Ayah dan ibu saya (kandung ataupun mertua), dengan segala (banyak) kekurangan dan (mungkin sedikit) kelebihannya menjadi acuan sekaligus koreksi saya.
Saya belajar banyak, dalam membangun dan membina rumah tangga. Dua pasang suami istri ini setidaknya telah membuktikan, sanggup bersama hingga maut menjemput salah satunya.
Dan saya (bersama kakak adik) adalah saksi hidup, bahwa mereka tidak selalu baik-baik saja, diam-diam menyimpan luka memendam duka.
Almarhum ayah (kandung) saya, berpulang hampir limabelas tahun silam.

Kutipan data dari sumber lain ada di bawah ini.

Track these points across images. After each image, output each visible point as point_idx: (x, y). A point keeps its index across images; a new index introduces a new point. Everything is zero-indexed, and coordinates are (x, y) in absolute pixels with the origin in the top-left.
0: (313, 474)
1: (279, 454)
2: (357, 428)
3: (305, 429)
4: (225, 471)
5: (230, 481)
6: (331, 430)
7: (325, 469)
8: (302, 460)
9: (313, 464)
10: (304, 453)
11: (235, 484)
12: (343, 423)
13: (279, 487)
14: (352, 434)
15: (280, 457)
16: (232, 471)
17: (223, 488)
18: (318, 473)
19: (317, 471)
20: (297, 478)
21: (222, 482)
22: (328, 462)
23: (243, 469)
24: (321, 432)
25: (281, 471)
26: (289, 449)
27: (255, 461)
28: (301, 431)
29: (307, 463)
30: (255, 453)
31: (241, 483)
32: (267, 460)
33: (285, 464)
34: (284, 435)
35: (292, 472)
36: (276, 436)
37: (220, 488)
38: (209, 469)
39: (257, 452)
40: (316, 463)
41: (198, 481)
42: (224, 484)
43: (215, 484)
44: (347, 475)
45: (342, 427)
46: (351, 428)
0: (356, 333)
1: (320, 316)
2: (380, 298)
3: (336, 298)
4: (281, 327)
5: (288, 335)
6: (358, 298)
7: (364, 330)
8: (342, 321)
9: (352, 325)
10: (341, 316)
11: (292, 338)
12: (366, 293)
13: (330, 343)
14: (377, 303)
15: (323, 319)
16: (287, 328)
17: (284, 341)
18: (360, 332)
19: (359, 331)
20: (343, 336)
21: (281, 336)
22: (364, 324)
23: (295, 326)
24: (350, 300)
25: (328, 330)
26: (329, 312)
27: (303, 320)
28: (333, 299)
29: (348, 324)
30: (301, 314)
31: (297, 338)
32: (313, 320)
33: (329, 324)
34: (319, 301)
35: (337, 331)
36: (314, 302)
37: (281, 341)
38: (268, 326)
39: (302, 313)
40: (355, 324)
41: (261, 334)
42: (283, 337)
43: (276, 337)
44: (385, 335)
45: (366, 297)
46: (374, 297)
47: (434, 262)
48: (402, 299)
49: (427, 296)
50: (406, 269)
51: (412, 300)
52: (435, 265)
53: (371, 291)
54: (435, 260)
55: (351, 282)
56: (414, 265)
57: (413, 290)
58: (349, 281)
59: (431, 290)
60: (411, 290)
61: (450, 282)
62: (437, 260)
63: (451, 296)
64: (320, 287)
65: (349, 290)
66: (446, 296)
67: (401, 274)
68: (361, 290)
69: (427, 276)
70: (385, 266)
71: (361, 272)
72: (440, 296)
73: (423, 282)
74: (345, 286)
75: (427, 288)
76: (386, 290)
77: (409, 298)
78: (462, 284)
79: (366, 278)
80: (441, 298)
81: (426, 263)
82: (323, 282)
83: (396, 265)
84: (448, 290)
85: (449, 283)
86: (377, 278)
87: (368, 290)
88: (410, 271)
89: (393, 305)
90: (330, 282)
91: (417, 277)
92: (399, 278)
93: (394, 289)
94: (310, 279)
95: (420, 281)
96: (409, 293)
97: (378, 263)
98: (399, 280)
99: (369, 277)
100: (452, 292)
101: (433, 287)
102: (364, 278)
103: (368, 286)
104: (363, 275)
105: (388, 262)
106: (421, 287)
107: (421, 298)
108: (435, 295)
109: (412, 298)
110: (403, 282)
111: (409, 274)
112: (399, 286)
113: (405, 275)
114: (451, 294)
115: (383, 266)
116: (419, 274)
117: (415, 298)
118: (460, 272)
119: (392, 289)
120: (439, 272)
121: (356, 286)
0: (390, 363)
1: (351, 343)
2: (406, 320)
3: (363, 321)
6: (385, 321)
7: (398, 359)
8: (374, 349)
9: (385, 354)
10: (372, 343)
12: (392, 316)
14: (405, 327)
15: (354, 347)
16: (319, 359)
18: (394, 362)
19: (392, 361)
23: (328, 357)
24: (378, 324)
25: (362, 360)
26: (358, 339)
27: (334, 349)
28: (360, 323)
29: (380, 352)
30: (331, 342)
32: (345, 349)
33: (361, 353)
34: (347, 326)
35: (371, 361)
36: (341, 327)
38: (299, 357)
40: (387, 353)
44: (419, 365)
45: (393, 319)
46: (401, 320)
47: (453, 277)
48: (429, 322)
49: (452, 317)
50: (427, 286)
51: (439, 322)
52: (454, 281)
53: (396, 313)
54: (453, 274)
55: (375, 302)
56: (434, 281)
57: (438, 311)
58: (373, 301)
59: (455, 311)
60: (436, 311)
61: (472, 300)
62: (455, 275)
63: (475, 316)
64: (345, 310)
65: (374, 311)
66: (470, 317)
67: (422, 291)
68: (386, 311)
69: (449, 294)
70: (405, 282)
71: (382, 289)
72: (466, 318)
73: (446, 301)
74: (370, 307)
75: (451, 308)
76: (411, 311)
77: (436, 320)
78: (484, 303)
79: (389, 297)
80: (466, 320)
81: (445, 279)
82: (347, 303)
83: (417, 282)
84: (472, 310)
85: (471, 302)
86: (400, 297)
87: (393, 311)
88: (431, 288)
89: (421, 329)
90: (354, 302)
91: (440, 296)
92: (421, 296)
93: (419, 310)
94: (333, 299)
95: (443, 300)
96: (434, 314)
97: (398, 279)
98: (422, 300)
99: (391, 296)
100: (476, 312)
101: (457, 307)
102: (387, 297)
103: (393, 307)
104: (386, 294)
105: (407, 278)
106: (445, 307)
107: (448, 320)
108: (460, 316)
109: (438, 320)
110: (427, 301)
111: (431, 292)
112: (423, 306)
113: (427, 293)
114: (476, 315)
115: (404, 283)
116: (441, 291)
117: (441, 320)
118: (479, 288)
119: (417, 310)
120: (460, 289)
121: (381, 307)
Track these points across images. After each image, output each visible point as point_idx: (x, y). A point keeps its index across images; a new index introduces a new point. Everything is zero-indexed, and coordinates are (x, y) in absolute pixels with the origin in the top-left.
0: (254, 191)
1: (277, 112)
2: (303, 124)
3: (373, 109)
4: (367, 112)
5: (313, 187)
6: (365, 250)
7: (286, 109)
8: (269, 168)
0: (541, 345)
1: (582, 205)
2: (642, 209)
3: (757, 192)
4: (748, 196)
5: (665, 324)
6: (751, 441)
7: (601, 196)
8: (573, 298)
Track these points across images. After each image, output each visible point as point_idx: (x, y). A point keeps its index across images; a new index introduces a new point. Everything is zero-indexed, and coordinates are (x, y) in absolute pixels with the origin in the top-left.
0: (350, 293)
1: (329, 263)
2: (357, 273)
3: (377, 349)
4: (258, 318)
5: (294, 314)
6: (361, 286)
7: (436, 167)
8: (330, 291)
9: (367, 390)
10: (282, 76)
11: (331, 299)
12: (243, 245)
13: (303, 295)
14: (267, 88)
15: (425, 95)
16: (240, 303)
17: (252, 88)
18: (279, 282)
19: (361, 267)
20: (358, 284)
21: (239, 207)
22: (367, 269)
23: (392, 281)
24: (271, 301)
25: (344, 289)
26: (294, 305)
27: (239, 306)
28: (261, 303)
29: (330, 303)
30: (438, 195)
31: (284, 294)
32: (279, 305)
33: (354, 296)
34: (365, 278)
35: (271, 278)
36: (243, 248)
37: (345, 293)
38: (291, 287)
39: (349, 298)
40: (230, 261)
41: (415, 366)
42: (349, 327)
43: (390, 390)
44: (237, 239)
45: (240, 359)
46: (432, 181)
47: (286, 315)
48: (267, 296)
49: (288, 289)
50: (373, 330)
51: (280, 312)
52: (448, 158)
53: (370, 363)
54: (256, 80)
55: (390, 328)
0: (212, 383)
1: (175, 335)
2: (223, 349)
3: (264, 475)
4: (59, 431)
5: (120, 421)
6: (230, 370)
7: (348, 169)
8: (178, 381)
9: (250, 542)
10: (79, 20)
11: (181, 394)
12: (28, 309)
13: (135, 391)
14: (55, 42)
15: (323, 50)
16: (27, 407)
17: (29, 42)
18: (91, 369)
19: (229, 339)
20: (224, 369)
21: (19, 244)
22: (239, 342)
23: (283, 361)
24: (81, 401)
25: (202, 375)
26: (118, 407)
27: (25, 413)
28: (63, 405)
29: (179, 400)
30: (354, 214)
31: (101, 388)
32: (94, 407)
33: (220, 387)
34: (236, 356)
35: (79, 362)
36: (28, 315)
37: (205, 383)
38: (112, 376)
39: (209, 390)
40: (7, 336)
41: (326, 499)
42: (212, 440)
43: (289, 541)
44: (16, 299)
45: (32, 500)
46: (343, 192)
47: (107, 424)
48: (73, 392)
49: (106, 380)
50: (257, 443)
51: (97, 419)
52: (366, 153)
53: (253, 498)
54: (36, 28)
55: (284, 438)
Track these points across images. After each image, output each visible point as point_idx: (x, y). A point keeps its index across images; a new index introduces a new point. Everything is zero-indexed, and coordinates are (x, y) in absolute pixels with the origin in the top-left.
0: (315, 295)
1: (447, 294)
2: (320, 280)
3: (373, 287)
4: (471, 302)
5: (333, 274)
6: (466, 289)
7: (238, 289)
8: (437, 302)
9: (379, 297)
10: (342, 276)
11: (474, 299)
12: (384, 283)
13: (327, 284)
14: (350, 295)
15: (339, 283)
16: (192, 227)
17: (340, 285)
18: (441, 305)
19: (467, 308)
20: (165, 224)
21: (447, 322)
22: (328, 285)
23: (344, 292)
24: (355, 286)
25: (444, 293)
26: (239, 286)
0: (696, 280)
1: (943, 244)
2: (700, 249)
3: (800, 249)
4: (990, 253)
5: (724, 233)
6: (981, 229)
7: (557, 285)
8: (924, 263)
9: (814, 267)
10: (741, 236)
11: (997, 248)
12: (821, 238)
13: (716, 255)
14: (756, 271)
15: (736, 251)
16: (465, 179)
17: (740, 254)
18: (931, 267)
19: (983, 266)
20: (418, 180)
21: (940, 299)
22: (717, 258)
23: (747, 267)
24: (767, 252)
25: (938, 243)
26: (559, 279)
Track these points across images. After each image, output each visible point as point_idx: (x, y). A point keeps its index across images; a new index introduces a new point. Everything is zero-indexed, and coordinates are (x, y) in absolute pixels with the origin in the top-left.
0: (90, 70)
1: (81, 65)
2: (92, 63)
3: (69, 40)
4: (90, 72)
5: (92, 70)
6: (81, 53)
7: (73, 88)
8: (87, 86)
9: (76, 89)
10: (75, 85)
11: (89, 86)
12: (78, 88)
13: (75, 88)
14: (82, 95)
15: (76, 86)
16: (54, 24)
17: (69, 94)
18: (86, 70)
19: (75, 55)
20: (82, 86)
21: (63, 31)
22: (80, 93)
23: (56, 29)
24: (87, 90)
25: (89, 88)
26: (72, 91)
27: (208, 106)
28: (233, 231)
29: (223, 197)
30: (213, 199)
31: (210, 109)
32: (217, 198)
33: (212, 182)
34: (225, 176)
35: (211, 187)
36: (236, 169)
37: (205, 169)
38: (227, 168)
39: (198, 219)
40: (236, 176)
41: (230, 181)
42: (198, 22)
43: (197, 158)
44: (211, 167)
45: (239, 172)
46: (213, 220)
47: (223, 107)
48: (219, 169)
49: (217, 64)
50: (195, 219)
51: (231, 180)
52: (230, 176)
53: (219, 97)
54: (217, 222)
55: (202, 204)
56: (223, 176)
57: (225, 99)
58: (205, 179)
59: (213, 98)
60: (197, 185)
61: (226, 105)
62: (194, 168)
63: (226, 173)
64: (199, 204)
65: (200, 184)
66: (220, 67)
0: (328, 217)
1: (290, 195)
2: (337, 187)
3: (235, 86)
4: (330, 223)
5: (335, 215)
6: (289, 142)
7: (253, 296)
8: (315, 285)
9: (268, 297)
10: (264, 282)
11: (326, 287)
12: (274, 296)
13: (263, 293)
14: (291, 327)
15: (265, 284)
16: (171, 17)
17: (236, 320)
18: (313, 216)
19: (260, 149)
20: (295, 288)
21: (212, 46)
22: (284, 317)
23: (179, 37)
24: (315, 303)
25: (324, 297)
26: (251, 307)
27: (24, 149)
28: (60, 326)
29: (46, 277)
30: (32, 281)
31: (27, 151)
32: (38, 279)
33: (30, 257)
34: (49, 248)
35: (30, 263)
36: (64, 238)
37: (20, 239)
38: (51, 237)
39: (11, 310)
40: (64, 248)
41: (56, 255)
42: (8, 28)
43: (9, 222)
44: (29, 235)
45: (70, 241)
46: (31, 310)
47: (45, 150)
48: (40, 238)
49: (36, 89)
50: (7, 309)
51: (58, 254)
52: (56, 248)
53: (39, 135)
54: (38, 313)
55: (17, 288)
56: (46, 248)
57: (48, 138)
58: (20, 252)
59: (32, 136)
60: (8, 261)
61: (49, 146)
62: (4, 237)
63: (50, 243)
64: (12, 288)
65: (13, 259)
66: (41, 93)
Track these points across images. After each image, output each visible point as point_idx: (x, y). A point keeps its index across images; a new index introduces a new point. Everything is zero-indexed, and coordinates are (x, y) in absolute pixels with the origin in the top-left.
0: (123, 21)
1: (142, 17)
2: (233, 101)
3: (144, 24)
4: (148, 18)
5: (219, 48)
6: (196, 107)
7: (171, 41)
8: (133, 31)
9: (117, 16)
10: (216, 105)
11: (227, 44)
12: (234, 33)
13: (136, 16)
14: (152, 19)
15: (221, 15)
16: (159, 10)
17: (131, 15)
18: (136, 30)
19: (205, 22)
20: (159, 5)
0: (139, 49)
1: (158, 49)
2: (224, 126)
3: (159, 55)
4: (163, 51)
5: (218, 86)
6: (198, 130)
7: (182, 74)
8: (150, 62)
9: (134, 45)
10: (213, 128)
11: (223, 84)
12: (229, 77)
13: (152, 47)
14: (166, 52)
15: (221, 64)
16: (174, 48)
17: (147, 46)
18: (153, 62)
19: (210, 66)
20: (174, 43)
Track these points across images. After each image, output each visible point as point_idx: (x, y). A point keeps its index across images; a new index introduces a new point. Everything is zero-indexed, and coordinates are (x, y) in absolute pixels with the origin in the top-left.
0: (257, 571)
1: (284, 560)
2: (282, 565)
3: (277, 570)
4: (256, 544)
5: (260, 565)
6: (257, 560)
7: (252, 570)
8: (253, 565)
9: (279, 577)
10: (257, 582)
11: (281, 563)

Beberapa bulan, setelah anak mbarep saya lahir ke dunia ini. Ayah dan ibu, telah menjalani biduk rumah tangga selama 47 tahun.
Bayangkan Kompasianer, ayah meninggal di usia 70 tahun, artinya nyaris duapertiga perjalanan hidupnya dilewati bersama ibu.
sedangkan ibu mertua, belum genap duabelas bulan (ketika tulisan ini dibuat) menghembuskan nafas terakhir. Selang beberapa bulan, setelah merayakan 50 tahun usia pernikahan. Sebagian besar hidup ibu mertua, adalah mendampingi sang suami.
Pada kedua pasangan ini saya cukup mengenal, bagaimana kelebihan dan kekurangannya. Siapa yang keras kepala dan suka memaksakan kehendak. Siapa yang telmi (telat mikir), dan susah menerima pendapat orang lain.
Apakah tetap mencintai sepanjang perjalanan pernikahan? Oo, tunggu dulu.
Beberapa kali saya mendapati gelagat kurang pas, baik disampaikan dengan kalimat tersirat, tersurat atau bahkan terang-terangan. Salah satu diantara mereka goyah, seperti berada di ujung kelelahan.
Tetapi buktinya, mereka bertahan hingga maut memisahkan. Menurut saya itu lain soal, ada banyak faktor yang membuat seseorang bertahan dan meneruskan langkah.